#### Goal of the exercise
Write a continuation of the news article below on the housing crisis in Whitehorse, beginning right after its final sentence.

#### Reading text
[Start of Attachment]
Housing crisis

There is a housing crisis in Whitehorse, and as summer tourist season ramps up it's going to get worse, says the Yukon Anti-Poverty Coalition.

There is a housing crisis in Whitehorse, and as summer tourist season ramps up it’s going to get worse, says the Yukon Anti-Poverty Coalition.

“We have this seasonal thing of people being evicted from their hotel rooms in advance of the tourist onslaught so that higher rents can be charged,” said Ross Findlater, a coalition co-chair.

“We’re really calling on all levels of government and any concerned citizens to step up to the plate.”

So the coalition is considering housing people in churches, schools, old nursing residences and renovating Yukon Housing Corp. stock in the south end of downtown.

This week, at a meeting held in the parking lot of the Salvation Army parking lot, people even considered erecting a tent city.

“People are tired of sleeping on chairs and under tables,” said Kate Mechan, the housing navigator with Blood Ties Four Directions. “Right now we’re exploring the possibility of a tent city.”

It’s not meant to be an act of resistance, she said, and there would be some practical benefits to something like that.

“From the standpoint of an outreach worker we would be able to provide support in one spot,” said Mechan. “It would also demonstrate to the city how great the need truly is.”

The city wouldn’t put the kibosh on a tent city, but it must conform to current bylaws, said Mayor Bev Buckway.

“It’s a tough situation,” she said.

And it’s not just those on the economic margins who are hurt by the housing shortage, business is also affected.

“The housing situation is a crisis,” said Rick Karp, president of the Whitehorse Chamber of Commerce.

With a vacancy rate of just one per cent, and the average price of a house at around $400,000, Whitehorse is a tough sell for employers.
[End of Attachment]
#### Data extracts
[Start of Attachment]
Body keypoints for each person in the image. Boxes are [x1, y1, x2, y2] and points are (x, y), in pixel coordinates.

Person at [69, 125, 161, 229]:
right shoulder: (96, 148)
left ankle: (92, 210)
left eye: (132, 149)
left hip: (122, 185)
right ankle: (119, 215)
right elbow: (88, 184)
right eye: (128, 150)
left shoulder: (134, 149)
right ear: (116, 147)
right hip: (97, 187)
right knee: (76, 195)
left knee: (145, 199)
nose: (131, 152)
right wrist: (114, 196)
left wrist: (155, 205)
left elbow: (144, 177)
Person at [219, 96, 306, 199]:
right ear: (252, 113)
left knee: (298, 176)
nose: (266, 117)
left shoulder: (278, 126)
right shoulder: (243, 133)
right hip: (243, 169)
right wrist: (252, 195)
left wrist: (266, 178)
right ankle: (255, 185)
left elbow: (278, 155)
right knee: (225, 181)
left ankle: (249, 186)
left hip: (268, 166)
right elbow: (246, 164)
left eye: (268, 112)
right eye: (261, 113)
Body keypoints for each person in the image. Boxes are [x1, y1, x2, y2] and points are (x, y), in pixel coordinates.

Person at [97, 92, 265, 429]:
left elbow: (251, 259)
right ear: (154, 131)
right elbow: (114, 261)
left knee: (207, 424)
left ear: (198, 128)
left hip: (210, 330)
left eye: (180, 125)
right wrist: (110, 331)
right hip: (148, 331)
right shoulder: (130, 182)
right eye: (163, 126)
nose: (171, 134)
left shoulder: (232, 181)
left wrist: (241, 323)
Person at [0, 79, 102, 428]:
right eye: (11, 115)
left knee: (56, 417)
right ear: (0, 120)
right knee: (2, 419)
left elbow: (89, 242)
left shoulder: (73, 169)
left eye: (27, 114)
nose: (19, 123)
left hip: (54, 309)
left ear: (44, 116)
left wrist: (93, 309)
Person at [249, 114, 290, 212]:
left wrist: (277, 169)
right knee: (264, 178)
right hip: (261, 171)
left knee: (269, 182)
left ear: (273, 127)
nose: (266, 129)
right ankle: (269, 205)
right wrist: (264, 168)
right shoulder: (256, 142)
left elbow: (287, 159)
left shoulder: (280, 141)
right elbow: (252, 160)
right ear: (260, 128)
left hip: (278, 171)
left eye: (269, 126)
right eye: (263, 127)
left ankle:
[End of Attachment]
#### Your response
“We can’t attract people to Whitehorse if there’s no place to live,” he said. “We are losing a lot of potential employees at all levels of skill.”

In addition, the acute lack of small apartments and starter homes is stifling people economically, said Karp.

“We need to increase the potential for upward mobility,” he said. “We’ve lost that capacity.”

The Chamber wants to see the government take action on revamping the Landlord Tenant Act, something that has been put off for years.

Updating that legislation would benefit owners and renters by setting firm standards, said Karp.

“It’s a desperate situation we have right now,” he said,” People are living in circumstances that aren’t the best.”

Given the depth of the crisis, it was disheartening to learn the government has been sitting on $17.5 million in affordable housing money for years, said Findlater.

“It’s quite concerning,” he said. “It just added to the sense of frustration people were experiencing.”

“That pile of money shows a complete disregard,” said Mechan. “People are feeling hopeless and let down by the government.

“There really isn’t any excuse of not acting.”